Exercise aim
The response must consist of the lines below from the one with "- **Version control**" through the one with "Direct access |", exactly as they appear and with both ends kept.

(Stored entries)
+===+
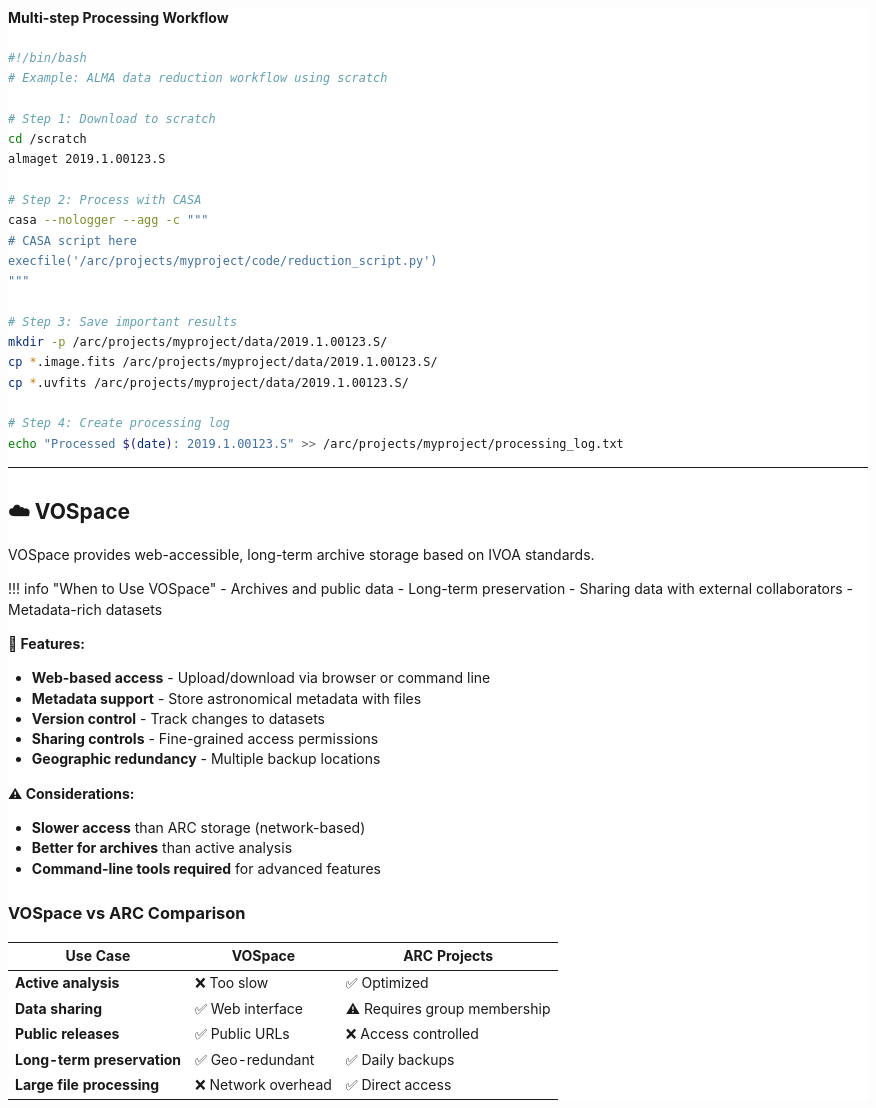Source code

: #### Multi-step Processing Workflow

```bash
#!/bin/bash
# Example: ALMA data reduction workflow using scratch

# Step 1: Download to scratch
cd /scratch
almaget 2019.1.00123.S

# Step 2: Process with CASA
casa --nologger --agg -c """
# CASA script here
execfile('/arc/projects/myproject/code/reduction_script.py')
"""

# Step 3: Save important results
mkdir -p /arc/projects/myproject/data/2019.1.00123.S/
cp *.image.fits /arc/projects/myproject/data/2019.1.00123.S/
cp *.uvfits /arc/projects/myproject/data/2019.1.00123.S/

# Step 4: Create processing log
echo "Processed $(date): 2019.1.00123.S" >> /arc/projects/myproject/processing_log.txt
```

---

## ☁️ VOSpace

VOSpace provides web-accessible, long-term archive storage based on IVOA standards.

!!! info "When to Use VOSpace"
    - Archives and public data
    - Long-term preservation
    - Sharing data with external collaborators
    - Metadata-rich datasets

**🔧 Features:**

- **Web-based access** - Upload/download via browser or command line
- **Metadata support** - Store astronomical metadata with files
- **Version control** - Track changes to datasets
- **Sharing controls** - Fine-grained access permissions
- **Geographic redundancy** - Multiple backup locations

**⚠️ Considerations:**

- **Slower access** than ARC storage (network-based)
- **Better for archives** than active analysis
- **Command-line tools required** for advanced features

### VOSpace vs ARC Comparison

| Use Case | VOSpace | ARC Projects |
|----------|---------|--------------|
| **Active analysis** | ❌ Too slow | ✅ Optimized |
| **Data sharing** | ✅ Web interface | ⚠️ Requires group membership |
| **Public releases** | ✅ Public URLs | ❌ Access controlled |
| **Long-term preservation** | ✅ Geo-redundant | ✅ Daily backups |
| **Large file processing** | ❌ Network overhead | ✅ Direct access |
+===+
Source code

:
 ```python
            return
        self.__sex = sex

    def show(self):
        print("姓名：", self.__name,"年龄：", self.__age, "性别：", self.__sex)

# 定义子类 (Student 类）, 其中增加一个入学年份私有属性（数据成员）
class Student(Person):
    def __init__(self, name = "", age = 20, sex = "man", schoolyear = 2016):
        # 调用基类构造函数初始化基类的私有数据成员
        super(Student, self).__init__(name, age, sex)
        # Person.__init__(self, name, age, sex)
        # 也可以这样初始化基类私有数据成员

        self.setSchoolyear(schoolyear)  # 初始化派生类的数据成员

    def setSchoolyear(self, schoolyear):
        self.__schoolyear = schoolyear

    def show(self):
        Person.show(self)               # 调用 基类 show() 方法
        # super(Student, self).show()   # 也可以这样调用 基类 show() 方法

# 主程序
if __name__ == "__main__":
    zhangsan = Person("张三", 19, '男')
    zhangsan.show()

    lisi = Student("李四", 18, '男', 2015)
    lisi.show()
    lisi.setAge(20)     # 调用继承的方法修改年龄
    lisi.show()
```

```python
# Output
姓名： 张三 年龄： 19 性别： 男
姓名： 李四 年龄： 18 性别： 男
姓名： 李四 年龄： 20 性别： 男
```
+===+
Exercise output
- **Version control** - Track changes to datasets
- **Sharing controls** - Fine-grained access permissions
- **Geographic redundancy** - Multiple backup locations

**⚠️ Considerations:**

- **Slower access** than ARC storage (network-based)
- **Better for archives** than active analysis
- **Command-line tools required** for advanced features

### VOSpace vs ARC Comparison

| Use Case | VOSpace | ARC Projects |
|----------|---------|--------------|
| **Active analysis** | ❌ Too slow | ✅ Optimized |
| **Data sharing** | ✅ Web interface | ⚠️ Requires group membership |
| **Public releases** | ✅ Public URLs | ❌ Access controlled |
| **Long-term preservation** | ✅ Geo-redundant | ✅ Daily backups |
| **Large file processing** | ❌ Network overhead | ✅ Direct access |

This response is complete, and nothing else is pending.